While the Native Arts and Culture Program has been running since the inception of the college in Lac La Biche, it has moved in a different direction recently. The one year Native Arts certificate can now lead into a two-year diploma that focuses on the business-end of being an artisan. There are presently 12 students enrolled in the combined program.
In fact, it was this entrepreneurial focus that tuned the college into ACC’s plans for the Carrying On exhibit.
Feledichuk says students were taking a tour of the ACC galleries, to get ideas on how to display their own work, when they learned about the potential exhibit.
“This gallery … is the first step toward getting exposure, putting themselves out there, having to talk to people that may be interested in purchasing work from them in the future. (It’s) all the things they need to learn if they want to be successful artists,” said Feledichuk.
McFall says ACC has become more deliberate in its approach to Aboriginal artists, in part due to the influence of the Edmonton Arts Council.
“(EAC led) large public conversations about generally how any of us can do more for Aboriginal artists… how we can invite more activity into the mainstream cultural stream,” he said.
In October, ACC is hosting the Canadian Crafts Federation’s annual conference in Calgary. McFall says he hopes to have Carrying On exhibited there.

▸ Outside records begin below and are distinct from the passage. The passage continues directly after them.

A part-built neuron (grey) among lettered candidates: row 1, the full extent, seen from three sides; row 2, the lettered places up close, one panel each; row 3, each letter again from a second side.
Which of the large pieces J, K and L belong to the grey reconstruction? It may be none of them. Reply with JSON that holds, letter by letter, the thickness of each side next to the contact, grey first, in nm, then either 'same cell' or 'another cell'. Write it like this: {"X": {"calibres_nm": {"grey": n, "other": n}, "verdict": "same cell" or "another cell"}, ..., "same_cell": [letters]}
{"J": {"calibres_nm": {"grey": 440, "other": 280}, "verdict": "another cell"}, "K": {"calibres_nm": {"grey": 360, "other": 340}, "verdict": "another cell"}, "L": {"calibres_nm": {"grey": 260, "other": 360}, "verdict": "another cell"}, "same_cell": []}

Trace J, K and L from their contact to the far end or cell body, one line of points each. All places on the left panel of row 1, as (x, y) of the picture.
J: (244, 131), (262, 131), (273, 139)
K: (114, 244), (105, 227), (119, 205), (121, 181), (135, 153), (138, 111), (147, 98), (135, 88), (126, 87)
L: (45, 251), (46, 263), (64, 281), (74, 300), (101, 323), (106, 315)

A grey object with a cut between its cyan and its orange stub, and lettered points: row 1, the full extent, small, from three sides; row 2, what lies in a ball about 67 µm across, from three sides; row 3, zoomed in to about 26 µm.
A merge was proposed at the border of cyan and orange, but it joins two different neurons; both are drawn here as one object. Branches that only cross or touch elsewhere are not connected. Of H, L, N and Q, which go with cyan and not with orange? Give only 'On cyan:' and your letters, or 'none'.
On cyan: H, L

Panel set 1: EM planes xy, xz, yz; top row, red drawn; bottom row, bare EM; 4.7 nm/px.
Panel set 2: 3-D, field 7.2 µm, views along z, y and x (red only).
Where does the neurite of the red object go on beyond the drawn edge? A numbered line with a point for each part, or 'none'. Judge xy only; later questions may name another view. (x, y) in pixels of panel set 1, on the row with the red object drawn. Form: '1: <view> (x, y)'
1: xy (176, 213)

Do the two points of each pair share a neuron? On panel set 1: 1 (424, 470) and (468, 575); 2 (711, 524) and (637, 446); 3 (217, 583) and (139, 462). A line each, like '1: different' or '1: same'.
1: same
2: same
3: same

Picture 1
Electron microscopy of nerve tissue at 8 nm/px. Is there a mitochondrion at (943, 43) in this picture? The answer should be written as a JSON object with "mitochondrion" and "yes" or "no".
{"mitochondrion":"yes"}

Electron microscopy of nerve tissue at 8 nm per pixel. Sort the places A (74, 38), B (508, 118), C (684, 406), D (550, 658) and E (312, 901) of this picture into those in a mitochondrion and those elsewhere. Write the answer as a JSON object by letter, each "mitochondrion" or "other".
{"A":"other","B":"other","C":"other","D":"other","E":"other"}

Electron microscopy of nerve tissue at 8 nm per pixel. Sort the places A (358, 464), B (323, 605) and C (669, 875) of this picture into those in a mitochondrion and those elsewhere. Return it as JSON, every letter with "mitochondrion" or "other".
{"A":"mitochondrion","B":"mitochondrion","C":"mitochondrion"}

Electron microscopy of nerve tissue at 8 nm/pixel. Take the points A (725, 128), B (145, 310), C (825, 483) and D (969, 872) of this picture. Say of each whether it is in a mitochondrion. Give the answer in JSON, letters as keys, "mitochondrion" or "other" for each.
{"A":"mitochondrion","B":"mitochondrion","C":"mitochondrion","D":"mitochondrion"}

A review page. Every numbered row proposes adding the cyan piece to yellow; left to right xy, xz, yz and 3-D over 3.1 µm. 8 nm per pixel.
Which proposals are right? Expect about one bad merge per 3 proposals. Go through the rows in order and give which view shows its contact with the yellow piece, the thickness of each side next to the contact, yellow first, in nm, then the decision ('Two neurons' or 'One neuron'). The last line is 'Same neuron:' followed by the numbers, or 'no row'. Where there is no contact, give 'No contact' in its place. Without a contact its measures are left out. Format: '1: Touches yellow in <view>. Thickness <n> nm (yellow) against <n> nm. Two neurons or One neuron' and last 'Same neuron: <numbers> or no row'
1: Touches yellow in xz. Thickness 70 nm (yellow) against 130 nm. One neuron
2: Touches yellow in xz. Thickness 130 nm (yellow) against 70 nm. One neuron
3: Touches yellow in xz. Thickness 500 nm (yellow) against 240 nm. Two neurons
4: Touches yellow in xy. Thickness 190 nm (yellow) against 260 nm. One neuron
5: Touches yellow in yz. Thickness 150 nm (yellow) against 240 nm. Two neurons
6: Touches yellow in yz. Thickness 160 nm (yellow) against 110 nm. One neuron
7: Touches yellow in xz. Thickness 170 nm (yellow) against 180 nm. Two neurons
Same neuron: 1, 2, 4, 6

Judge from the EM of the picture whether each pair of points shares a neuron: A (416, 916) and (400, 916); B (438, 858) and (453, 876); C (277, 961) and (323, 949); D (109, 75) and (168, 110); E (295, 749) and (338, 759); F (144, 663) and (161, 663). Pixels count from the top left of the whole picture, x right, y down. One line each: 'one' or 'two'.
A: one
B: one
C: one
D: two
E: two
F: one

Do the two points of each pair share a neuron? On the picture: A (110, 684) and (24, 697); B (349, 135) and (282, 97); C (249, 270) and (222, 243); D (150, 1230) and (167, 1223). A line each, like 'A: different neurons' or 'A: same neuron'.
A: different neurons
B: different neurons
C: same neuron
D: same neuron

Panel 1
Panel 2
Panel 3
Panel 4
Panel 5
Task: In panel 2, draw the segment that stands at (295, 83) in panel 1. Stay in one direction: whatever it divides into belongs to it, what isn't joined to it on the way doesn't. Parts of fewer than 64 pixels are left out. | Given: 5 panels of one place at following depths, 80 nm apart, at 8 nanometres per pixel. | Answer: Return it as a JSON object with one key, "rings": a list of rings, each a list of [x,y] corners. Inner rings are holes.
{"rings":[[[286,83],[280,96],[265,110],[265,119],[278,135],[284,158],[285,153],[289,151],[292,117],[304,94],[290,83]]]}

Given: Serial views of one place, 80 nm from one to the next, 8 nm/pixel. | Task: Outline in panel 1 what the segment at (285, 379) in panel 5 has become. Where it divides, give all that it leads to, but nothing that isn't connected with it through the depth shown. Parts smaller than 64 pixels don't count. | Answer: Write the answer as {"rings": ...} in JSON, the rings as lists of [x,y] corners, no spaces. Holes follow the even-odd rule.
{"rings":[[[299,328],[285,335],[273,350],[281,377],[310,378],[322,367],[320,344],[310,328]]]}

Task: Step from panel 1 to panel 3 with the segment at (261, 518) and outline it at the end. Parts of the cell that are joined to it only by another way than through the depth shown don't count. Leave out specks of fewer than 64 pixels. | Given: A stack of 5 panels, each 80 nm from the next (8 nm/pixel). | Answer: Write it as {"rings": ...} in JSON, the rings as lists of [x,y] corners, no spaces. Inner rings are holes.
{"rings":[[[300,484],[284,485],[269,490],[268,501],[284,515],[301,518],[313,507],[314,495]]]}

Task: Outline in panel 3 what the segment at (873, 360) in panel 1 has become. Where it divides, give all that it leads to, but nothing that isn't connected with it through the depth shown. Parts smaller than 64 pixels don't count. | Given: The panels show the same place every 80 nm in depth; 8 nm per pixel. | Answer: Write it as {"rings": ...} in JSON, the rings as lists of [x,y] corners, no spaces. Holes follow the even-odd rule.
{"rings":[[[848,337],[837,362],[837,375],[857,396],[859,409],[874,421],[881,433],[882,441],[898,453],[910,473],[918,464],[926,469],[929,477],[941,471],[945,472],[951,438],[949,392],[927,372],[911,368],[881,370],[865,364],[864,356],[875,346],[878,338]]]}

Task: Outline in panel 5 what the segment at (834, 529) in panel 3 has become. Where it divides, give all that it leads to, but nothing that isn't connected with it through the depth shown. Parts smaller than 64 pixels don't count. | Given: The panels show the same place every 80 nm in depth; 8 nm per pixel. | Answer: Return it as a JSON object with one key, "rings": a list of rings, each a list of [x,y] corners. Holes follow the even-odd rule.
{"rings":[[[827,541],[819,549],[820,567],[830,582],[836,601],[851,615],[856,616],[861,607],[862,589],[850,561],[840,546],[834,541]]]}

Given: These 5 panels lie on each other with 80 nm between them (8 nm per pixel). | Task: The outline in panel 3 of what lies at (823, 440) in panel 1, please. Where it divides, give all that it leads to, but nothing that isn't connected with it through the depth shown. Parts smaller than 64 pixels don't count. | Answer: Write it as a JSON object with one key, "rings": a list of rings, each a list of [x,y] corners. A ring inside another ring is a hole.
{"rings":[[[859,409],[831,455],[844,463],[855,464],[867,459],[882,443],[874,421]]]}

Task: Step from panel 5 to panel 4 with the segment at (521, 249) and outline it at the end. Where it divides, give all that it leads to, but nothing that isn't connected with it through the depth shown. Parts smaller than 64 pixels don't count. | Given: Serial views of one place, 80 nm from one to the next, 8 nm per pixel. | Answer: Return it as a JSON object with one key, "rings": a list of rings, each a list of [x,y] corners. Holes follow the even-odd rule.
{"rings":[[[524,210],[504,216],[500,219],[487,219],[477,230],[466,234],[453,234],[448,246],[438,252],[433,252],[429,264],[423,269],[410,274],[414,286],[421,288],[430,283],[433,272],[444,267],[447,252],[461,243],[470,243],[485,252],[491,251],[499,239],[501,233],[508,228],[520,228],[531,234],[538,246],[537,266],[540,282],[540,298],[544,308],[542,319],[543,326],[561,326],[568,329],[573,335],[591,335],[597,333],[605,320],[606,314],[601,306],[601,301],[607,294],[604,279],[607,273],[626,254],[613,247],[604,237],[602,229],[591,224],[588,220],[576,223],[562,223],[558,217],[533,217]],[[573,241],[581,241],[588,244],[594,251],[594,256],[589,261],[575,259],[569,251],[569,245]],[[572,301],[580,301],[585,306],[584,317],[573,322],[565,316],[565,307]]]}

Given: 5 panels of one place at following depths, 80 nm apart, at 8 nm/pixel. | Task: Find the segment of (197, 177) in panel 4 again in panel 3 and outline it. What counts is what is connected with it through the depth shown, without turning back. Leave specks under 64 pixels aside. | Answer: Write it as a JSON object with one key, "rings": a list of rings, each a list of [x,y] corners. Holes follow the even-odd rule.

It’s a perfect fit, he says, as the themes of the conference are being more inclusive of diversity, and relationships between the craft councils and educational institutions.
McFall adds that ACC will also be working with Aboriginal artists beyond showing their work to help them develop their careers and market their pieces.
McFall anticipates that more and more of ACC’s 15-20 annual exhibits will have an Indigenous focus.
Carrying On, which also features work by Melissa-Jo Belcourt Moses, Albertine Crow Shoe, Sharon Rose Kootenay, Kathleen McIntyre, and Ben Moses, runs through until July 23 at the Alberta Craft Council Discovery Gallery in downtown Edmonton.